Gods – Bitmap Brothers, 1991
While the control feels slow and clunky by today’s standards, the level design, art and sound hold up well against current indie games. But it stands out for me because of the fiendish, almost baroque design of the game’s secrets.
Speedball 2 – Bitmap Brothers, 1991
There’s only one way to play Speedball 2, which is to play it against a friend. A ridiculously fast, fun game with good opportunities for griefing your opponent. Dan Malone’s art is beautiful and iconic, and thoroughly unlike any of its console game contemporaries.
Sensible World of Soccer 95/96 – Sensible Software, 1995
Since the Amiga was biggest in Europe, soccer games were a big deal, and this one is the best if you’re playing the computer. It involves a pretty complete player/manager mode and was the first football game to involve the idea of a ‘star’ player with special skills and moves. And it still plays like a dream. If you’re up for something harder but more fluid, and you have another human to play against, the best bet is Dino Dini’s Goal.
Wizkid – Sensible Software, 1992
Imagine you’re playing breakout but you are the ball rather than the bat, and you’re trying to kill monsters by headbutting bricks into them. And then in between times you grow legs and you’re trying to solve cryptic toilet puzzles to save kittens. That’s Wizkid.
Projectyle – Eldritch the Cat, 1990
It’s a three-player combination of air hockey and sumo wrestling. Holds up with two or three players, not with one. Almost as good as Hokra.
Another World/Out Of This World – Eric Chahi, 1991
Everyone knows and loves this action-adventure now, and Tim Rogers calls it the best game of all time even though he never owned an Amiga. But it belongs on an Amiga, where it was born.
Spindizzy Worlds – Paul Shirley, 1990
I know you like hard games, because you bought Dark Souls and Super Hexagon. And I know you like Marble Madness, because everyone does. Consider this game to be ‘difficult Marble Madness in a giant Fez-like hub world’.
Paradroid ’90 – Andrew Braybrook, 1990
The definitive version of the game that spawned a million clones, hold the fire button to attach your robo-brain to other robots and commandeer their abilities, while you explore and empty out a giant, hulking spaceship. Hard, spartan, and amazing.
Biplane Duel – Peter Mason, 1989
An amazing single-screen two-player freeware game that I once played for about twelve hours in a sitting.

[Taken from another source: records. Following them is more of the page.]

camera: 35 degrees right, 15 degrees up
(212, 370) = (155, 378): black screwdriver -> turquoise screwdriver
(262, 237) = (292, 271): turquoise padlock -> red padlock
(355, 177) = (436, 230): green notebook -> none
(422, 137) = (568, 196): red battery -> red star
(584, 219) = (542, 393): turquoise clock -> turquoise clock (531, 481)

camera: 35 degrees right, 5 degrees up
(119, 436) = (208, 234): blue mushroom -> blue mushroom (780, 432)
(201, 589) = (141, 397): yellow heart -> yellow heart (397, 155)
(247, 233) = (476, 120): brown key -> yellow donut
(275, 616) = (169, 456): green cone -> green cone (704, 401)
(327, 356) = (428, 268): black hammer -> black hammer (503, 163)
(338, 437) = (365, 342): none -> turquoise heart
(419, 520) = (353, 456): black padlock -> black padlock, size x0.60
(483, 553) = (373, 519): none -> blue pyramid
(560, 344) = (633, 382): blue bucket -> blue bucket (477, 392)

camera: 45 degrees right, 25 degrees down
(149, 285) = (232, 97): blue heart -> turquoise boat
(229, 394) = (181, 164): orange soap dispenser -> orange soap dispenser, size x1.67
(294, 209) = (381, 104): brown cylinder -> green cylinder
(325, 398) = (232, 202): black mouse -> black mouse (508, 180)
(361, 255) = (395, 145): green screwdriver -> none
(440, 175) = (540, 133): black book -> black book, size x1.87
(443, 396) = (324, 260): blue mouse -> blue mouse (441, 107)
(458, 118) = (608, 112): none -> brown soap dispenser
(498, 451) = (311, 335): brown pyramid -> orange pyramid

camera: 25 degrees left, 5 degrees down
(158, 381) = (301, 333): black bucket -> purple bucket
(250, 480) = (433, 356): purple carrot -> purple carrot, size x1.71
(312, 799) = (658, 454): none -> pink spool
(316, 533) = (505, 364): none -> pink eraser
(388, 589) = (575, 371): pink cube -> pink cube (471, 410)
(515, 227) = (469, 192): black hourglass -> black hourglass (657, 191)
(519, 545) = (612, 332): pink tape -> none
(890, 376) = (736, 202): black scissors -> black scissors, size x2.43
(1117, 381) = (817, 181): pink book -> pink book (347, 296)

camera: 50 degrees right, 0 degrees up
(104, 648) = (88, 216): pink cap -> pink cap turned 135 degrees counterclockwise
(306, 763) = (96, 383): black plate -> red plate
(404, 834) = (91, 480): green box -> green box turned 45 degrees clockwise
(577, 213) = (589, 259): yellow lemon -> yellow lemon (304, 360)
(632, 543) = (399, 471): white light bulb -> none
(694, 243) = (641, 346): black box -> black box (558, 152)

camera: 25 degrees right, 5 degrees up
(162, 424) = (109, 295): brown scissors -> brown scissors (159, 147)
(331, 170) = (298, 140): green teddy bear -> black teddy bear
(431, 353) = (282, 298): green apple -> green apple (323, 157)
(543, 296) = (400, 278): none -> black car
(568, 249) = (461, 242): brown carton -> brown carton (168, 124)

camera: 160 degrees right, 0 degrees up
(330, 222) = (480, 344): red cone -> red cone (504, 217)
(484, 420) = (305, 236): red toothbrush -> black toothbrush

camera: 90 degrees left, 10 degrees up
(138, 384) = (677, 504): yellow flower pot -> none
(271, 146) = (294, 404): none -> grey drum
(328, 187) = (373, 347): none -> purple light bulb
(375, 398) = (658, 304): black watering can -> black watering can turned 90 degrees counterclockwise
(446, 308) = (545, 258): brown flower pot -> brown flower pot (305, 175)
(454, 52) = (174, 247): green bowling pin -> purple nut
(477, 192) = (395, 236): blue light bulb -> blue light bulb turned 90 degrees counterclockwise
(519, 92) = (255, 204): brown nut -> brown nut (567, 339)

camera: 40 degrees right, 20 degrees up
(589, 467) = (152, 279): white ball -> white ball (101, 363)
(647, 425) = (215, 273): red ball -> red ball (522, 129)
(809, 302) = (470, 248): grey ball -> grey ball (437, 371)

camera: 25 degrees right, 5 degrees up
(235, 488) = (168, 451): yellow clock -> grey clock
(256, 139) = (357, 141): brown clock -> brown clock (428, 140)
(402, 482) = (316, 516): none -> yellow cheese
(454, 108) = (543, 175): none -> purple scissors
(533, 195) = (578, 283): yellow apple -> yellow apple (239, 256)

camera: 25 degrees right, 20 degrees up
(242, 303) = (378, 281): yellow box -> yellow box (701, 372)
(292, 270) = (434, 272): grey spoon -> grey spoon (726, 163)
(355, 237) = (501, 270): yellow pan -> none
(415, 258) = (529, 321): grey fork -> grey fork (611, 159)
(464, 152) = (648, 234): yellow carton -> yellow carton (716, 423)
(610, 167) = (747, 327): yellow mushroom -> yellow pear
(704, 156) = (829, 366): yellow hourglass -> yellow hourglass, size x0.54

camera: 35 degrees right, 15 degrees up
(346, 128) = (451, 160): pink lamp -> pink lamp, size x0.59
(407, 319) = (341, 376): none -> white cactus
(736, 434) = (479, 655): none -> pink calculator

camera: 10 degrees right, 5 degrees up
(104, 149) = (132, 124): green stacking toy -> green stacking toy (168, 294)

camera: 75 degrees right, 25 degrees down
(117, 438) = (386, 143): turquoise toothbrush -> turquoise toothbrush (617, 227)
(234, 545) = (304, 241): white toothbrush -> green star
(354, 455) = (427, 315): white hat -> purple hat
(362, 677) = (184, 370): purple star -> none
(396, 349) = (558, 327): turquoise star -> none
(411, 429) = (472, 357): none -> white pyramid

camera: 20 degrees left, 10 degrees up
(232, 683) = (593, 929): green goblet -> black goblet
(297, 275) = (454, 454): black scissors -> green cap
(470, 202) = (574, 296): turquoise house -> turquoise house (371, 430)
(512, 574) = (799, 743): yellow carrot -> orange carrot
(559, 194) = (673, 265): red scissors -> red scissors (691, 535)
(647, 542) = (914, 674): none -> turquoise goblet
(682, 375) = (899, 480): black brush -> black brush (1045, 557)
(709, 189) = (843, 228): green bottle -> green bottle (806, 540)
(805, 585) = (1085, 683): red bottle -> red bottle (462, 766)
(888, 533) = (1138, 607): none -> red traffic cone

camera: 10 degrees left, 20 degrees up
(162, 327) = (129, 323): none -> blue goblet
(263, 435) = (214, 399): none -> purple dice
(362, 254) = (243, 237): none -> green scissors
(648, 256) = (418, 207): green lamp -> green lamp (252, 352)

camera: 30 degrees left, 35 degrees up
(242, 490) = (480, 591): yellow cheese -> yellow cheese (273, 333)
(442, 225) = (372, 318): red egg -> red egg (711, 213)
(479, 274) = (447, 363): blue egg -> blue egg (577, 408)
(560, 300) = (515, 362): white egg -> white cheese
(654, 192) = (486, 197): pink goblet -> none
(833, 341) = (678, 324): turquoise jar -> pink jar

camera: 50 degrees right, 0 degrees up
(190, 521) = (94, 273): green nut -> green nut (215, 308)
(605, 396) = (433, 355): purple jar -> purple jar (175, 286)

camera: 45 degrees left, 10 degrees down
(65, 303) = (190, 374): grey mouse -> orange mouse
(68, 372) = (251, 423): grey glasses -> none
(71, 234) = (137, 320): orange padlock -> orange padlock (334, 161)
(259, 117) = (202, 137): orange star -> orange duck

A lot of the games on this list are two-player single-screen e-sports, and this is one of the simplest and best among them.
E-Motion – The Assembly Line, 1990
The Assembly line worked out how to use the Amiga’s high-colour HAM video mode, and they also worked out how to raytrace spheres. And they built their games around these two pieces of knowledge. E-Motion is a wonderful physics-based puzzle game: bounce atoms into same-coloured atoms to annihilate them and clear the screen. Be prepared for a chain reaction if you make a mistake.
Addendum
Some curiosities haven’t aged as well. But they’re still worth investigating for the sake of interest
Damocles – Novagen, 1990
This game is an entire solar system on an 880kb disk. You have arrived to save a planet from being hit by a comet. There’s only a few days to do it, and if you try to visit other planets by flying there in spacecraft, you’ll never have time. How will you solve the puzzle? There are at least four ways. It’s too bad the PC version was never completed, because the Amiga is a bit of a dog for playing 3D games.
Ebonstar – Robert McNally
I love four-player competitive e-sports to bits, and this is the first one I ever really played. Four spaceships duke it out to either knock each other into a black hole, or to explode the black hole by accurately firing a shot down the space station’s narrow beam of light. It’s a good time, but I’d rather play Hokra if I had three friends and four joysticks.
Nebulus – John M. Phillips, 1988
So the guys who made the excellent Fez tell me they never played Nebulus. But Nebulus is like caveman Fez.